Hoy entre tarde a la habitación. Esperaba ocuparme de este último cliente por sólo unos cuantos minutos, no obstante la paga.
Se me había dicho que era trato especial, que se trataba de una persona muy ocupada… Pero después de todo, no resultó como pensaba.
Apenas anochecía cuando, estando sobre la acera al cobijo de un gran portón, se acercó un auto enorme y oscuro. De la ventanilla emergió una mano sosteniendo un billete y una voz masculina requiriendo mis servicios. Al recibir el dinero di mi domicilio y entonces el auto arrancó, dejándome la sensación de haberlo imaginado.
Corrí las dos calles que me separaban de mi casa y subí hasta el pequeño cuarto. Tuve que esperar casi dos horas, pero por fin llegó mi invitado. Se trataba de una mujer.
Aunque cada día esto se hace más común en la ciudad, la sorpresa que me causa no disminuye, pero recapacité: “el trabajo es el trabajo”, así que empecé por ofrecerle algo de beber.
La chica me miró y se negó. Después bajó los ojos y pasaron varios penosos minutos de silencio. No quise interrumpir su meditación, pues adivinaba que algo extraordinario estaba por ocurrir.
La chica quebró su silencio con un grito de vergüenza que puso a temblar mi cuerpo. El sobresalto que sentí me recordó los muchos que este oficio me ha ido proporcionando. Después dijo que no venía a eso. Entonces empezó a contarme que ella era igual a mí.
“Igual a mí” pensé, “¿Cómo podría serlo?”. Claro que no la entendía, pues tan solo su apariencia y ropas revelaban el lujo y la elegancia que sólo ves en televisión o en las revistas.
Entonces comenzó a relatarme su vida. Me dijo como cuando niña fue abandonada por su padre y obligada por su madre alcohólica a venderse. También me contó que después de mucho batallar y deshacerse de su ejemplar madre encontró un buen hombre que le da de todo, aunque claro, está casado y es un respetable ciudadano.
Al final de su relato me habló de sus intenciones de aquella noche. De vez en cuando lo hace. Vaga por las calles buscando muchachas para ayudarles. A algunas les brinda un billete y les cuenta esta historia para que sepan que tienen alguna esperanza. A otras les busca una ocupación más sana.
Una risa contenida estaba por explotar desde mi estómago. Era bonito el cuadro, sin duda, pero no me pareció en ese momento más que el patético intento de enmendar sus propios errores en otras “como ella”.
Elogié todo lo que pude sus esfuerzos, aprobé sus intenciones, (había que justificar la paga), pero cuando llegó el momento de recibir la gracia que la chica me otorgaba, decliné.
Le dije tan sólo que no estaba lista para salirme, pero igual le agradecí hasta el cansancio.

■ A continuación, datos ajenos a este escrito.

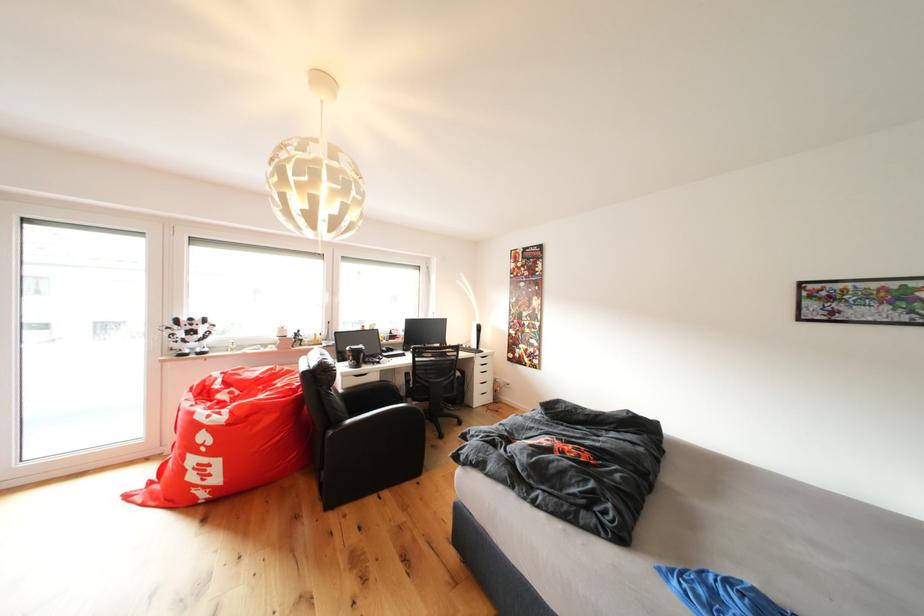
Locate an element on the screen. This screenshot has width=924, height=616. black tumbler cup is located at coordinates [355, 355].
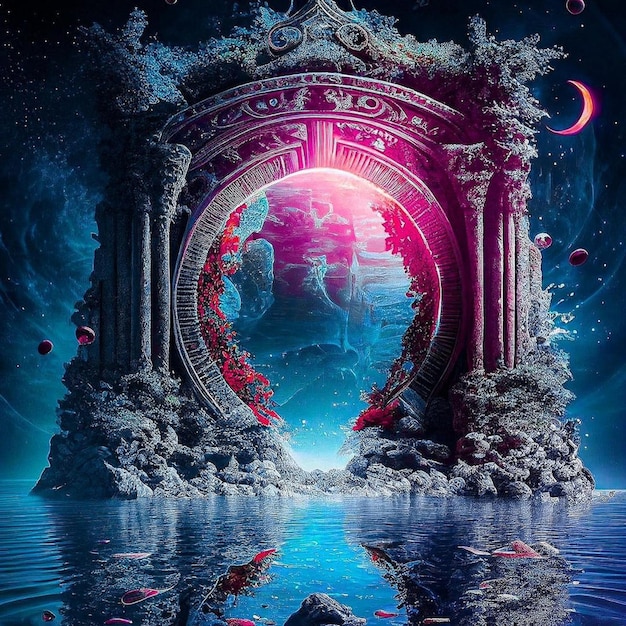
The height and width of the screenshot is (626, 626). What are the coordinates of `archway` in the screenshot? It's located at (310, 146).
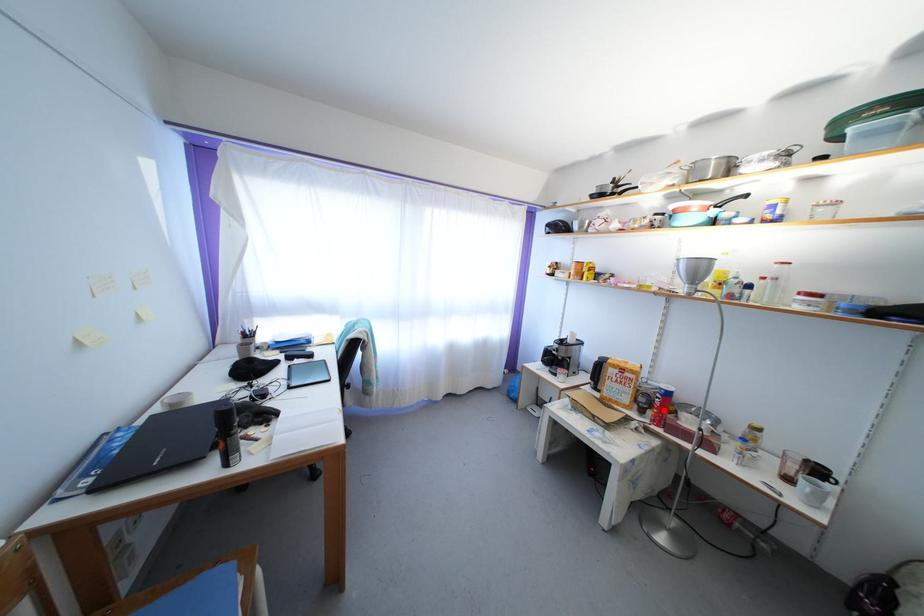
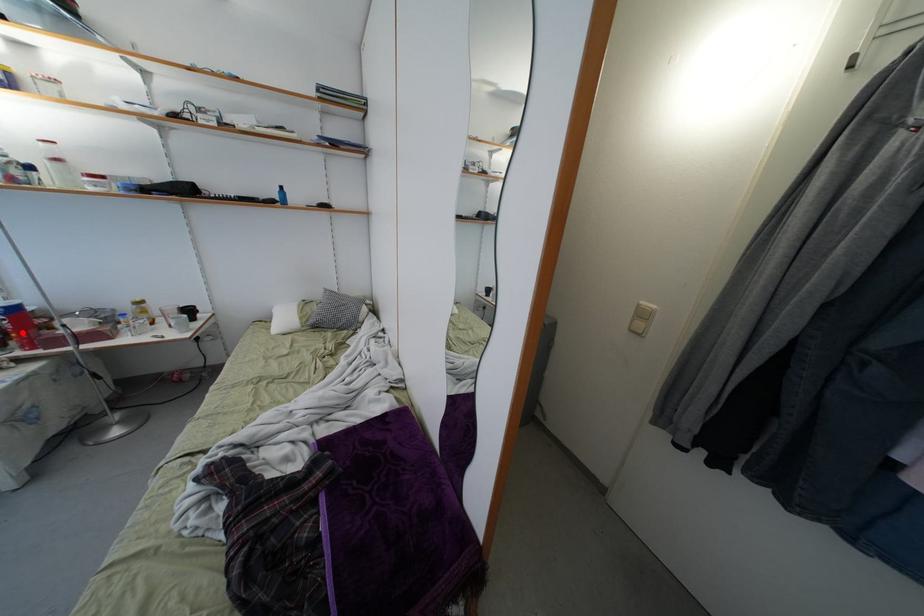
I am providing you with two images of the same scene from different viewpoints. A red point is marked on the first image and another point is marked on the second image. Does the point marked in image1 correspond to the same location as the one in image2?

Yes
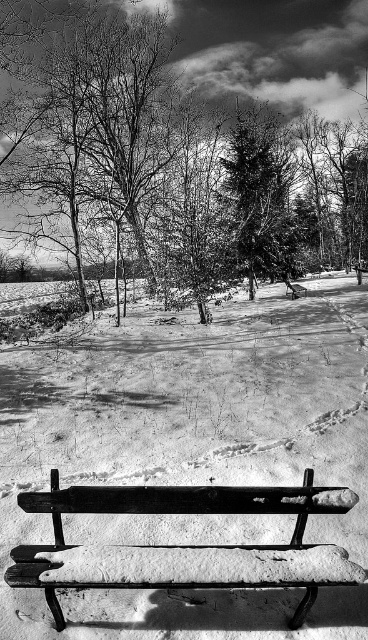
You are standing at the wooden bench in the winter scene. You see two points marked on the snow. Which point is closer to you, point (x=242, y=570) or point (x=235, y=70)?

Point (x=242, y=570) is in front of point (x=235, y=70), so it is closer to you.

You are standing in the winter scene and want to walk towards the two points marked in the image. Which point, point (27, 499) or point (242, 198), will you reach first?

You will reach point (27, 499) first because it is closer to you than point (242, 198).

You are standing at the edge of the snowy area and want to sit on the wooden bench at lower center. Which direction should you walk to reach it without passing under the smooth bark tree at center?

The wooden bench at lower center is located below the smooth bark tree at center, so you should walk towards the bench directly since it is already positioned under the tree. Alternatively, if you want to avoid passing under the tree, you might need to approach from the side where the bench is located, as it is directly beneath the tree.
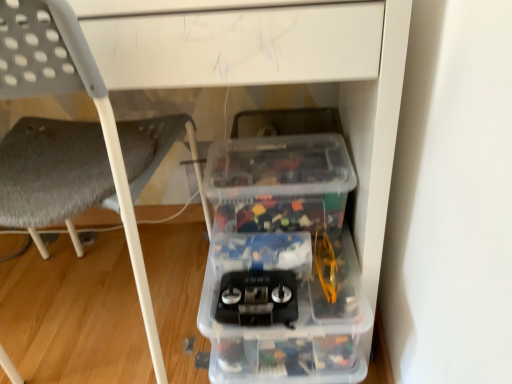
Question: Is gray fabric chair at lower left taller than transparent plastic storage box at lower right?

Choices:
 (A) yes
 (B) no

Answer: (A)

Question: Does gray fabric chair at lower left have a larger size compared to transparent plastic storage box at lower right?

Choices:
 (A) yes
 (B) no

Answer: (A)

Question: Could you tell me if gray fabric chair at lower left is turned towards transparent plastic storage box at lower right?

Choices:
 (A) yes
 (B) no

Answer: (B)

Question: Is gray fabric chair at lower left positioned in front of transparent plastic storage box at lower right?

Choices:
 (A) yes
 (B) no

Answer: (A)

Question: Can transparent plastic storage box at lower right be found inside gray fabric chair at lower left?

Choices:
 (A) yes
 (B) no

Answer: (B)

Question: Is gray fabric chair at lower left outside transparent plastic storage box at lower right?

Choices:
 (A) yes
 (B) no

Answer: (A)

Question: Does transparent plastic storage box at lower right have a smaller size compared to gray fabric chair at lower left?

Choices:
 (A) yes
 (B) no

Answer: (A)

Question: Is transparent plastic storage box at lower right far away from gray fabric chair at lower left?

Choices:
 (A) no
 (B) yes

Answer: (A)

Question: Is gray fabric chair at lower left at the back of transparent plastic storage box at lower right?

Choices:
 (A) no
 (B) yes

Answer: (A)

Question: From a real-world perspective, is transparent plastic storage box at lower right physically above gray fabric chair at lower left?

Choices:
 (A) no
 (B) yes

Answer: (A)

Question: Can you confirm if transparent plastic storage box at lower right is taller than gray fabric chair at lower left?

Choices:
 (A) no
 (B) yes

Answer: (A)

Question: Is transparent plastic storage box at lower right next to gray fabric chair at lower left and touching it?

Choices:
 (A) yes
 (B) no

Answer: (B)

Question: Considering the positions of gray fabric chair at lower left and transparent plastic storage box at lower right in the image, is gray fabric chair at lower left taller or shorter than transparent plastic storage box at lower right?

Choices:
 (A) short
 (B) tall

Answer: (B)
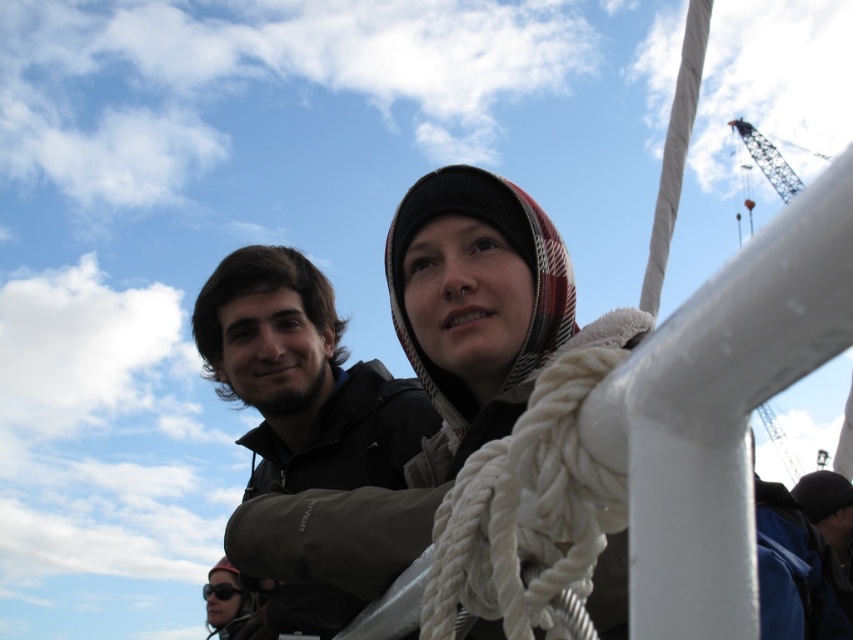
You are a photographer trying to capture a photo of the plaid woolen hat at upper center and the dark brown hair at center. Which object should you focus on first if you want to ensure both are in sharp focus?

The plaid woolen hat at upper center is shorter than the dark brown hair at center, so focusing on the dark brown hair at center first would ensure both are in sharp focus because it is farther away and has a greater depth of field.

You are a photographer trying to capture a clear shot of the dark brown hair at center and the plaid woolen hat at upper center. Which object should you focus on first to ensure both are in focus?

You should focus on the plaid woolen hat at upper center first because it is closer to the viewer than the dark brown hair at center. By focusing on the closer object, the farther one may still be within the depth of field.

You are a photographer trying to position a camera exactly at the center of the image. You need to ensure that the plaid woolen hat at upper center is within the frame. Given the coordinates provided, will the hat be visible in the center of the photo?

The plaid woolen hat at upper center is located at point (718, 410), which means it is positioned towards the upper right quadrant of the image. Since the center of the image is at (426, 320), the hat will not be centered but will still be visible in the upper right area of the photo.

Finalmente me dijo que se marchaba, y dejó sobre la mesita de noche un gordo fajo de billetes y por fin salió de mi habitación.
En automático puse mi mente en blanco, conté el dinero y lo guardé bajo la cama. Cansada me acosté para dormir pero no dejaba de pensar en la pobre chica.
“Pobre chica, sigue siendo una prostituta y no lo reconoce. Igual me hubiera servido recibir algo de sexo aquella noche”.
“¿Cuántas personas no vienen a mi creyendo ser lo que no son, diciendo que son mejores?”
Me pareció tan extraño y tan irónico como la presunción de que somos iguales: nada más falso. Si supiera que yo lo hago de puro aburrida que me siento.
Creo que entonces fue cuando me dormí.